Commissioners voted 3-to-2 against an affiliation last month.
Chairman Adrian Gerrits said that the commissioners have been sent the amended contract to review. If they approve the affiliation next week, the contract goes back to UCHealth to sign off on before becoming official.
After being the lone vote against the affiliation contract put before the hospital board in June, Trustee Alan Stuber voted in favor of the amended contract Thursday.
“(UCHealth was) able to facilitate my needs, asking all the questions that I did. I think they also deserve a lot of credit for the work they’ve also put in,” Stuber said.
Since CCH announced its intent to affiliate with UCHealth and began its pitch to the public, as well as commissioners, many have openly questioned parts of the deal.
Some of the concerns revolved around CCH CEO Colleen Heeter becoming a UCHealth employee while continuing to lead CCH, the question of what UCHealth stands to gain and whether there would still be potential for UCHealth to either buy CCH or compete with it by directly entering the health care marketplace in Gillette.
Under the amended contract trustees approved Thursday, Heeter would still become a UCHealth employee, but there is language added to prevent UCHealth from competing with CCH in Gillette.
The clause clarifies that UCHealth cannot buy, operate or build a hospital or other inpatient medical facility in Campbell County during the contract and for a year afterward, if the contract is ever terminated. There’s a similar stipulation for outpatient services or facilities.
Trustee Tom Murphy, who voted for the original and amended contracts, pointed out that while UCHealth may now be contractually blocked from competing within Gillette, there has still been growing competition in the marketplace.
“I understand why the commissioners would be concerned about UCHealth maybe wanting to buy us out or compete with us, but what’s to prevent the other people who we’ve been talking about affiliation with, for them to come into our community and do the same?” Murphy said.
Hospital board attorney Tom Lubnau said other past suitors or potential partners have already moved in.
“Wyoming Medical Center has opened a facility, Monument Health is opening a facility, Black Hills Orthopedic (and Spine Center of Wyoming) has opened a facility,” Lubnau said at the meeting.

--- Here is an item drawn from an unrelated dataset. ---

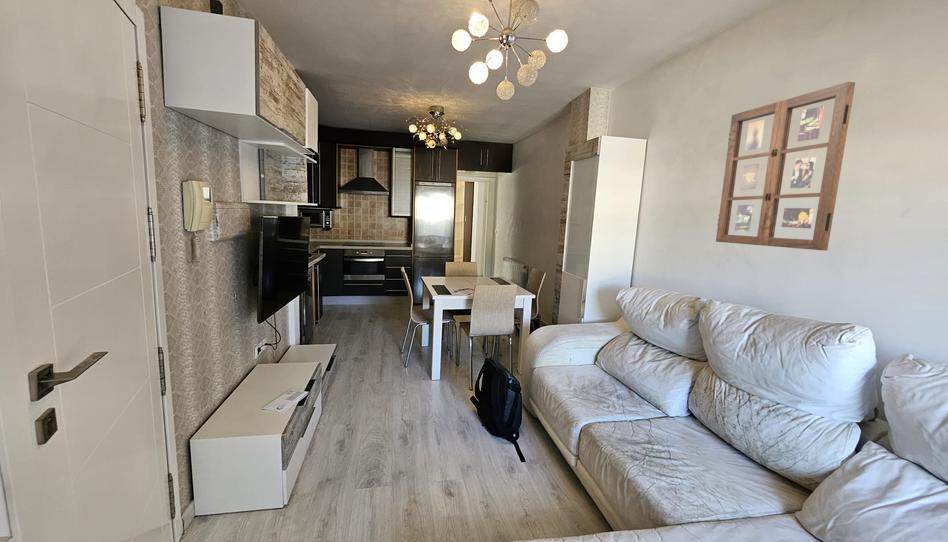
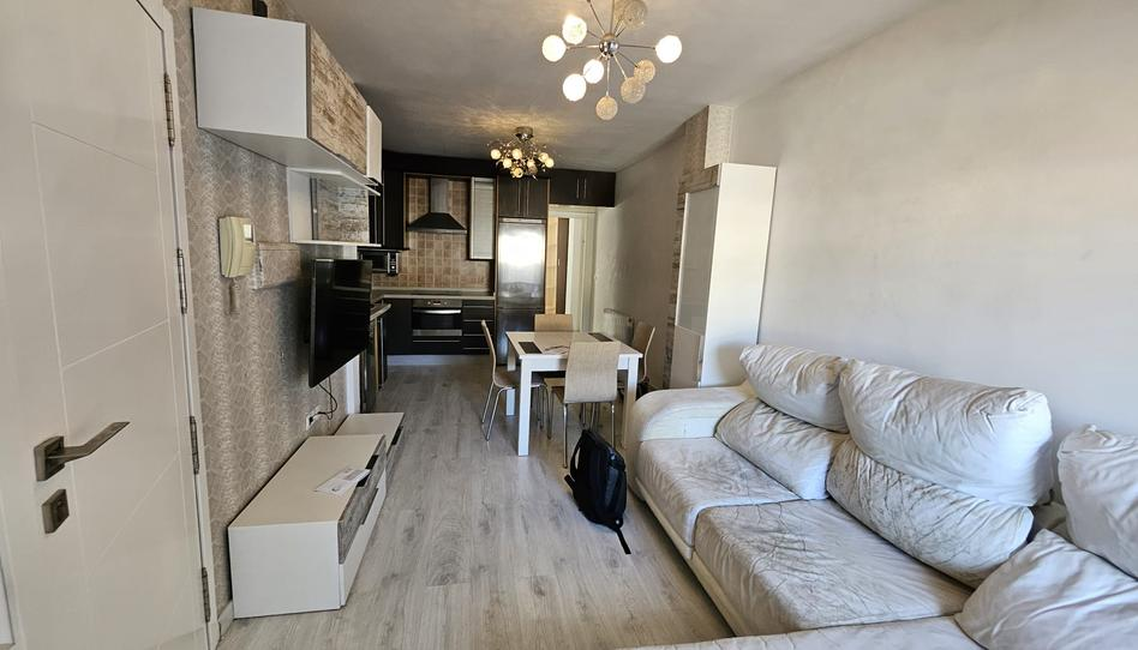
- picture frame [715,81,856,252]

“If UCHealth wanted to open a facility, right now, there’s nothing stopping them. They could just come up here and open up a facility if they want to,” he said. “Instead, they’ve chosen to affiliate with you all and sign a non-competition agreement that says that they won’t open a hospital, a clinic, a medical practice, a physical therapy outfit — anything without your expressed written permission, which is far more than any of the other competitors you may have, or even some of the people that you’ve talked about affiliation with who have decided to go their own way instead of affiliating with you, have done.”
Through the affiliation, CCH expects to gain buying power on supplies, IT and management services as well as a more affordable way to integrate Epic as its new electronic health records system.
“We view partnerships like this as an opportunity to enhance patient care, improve efficiencies and boost the overall health of people throughout the region,” said Kevin Unger, president and CEO of UCHealth’s northern Colorado region, in a press release.
“Campbell County Health, their medical group and clinics have a reputation for providing high-quality care and an excellent experience for patients. We would be honored to partner with CCH to help advance their excellent work.”
Tuesday’s commission vote will decide whether the amended contract and extra month of communication between CCH, commissioners and the public will be enough to bring a health care affiliation to Gillette.
“I think we’ve done a great job of being transparent and educating the public,” Gerrits said at the meeting. “It’s exposed a lot of things that we are going to be able to do better in the future as far as keeping the public informed with what we’re doing and why we’re doing it.”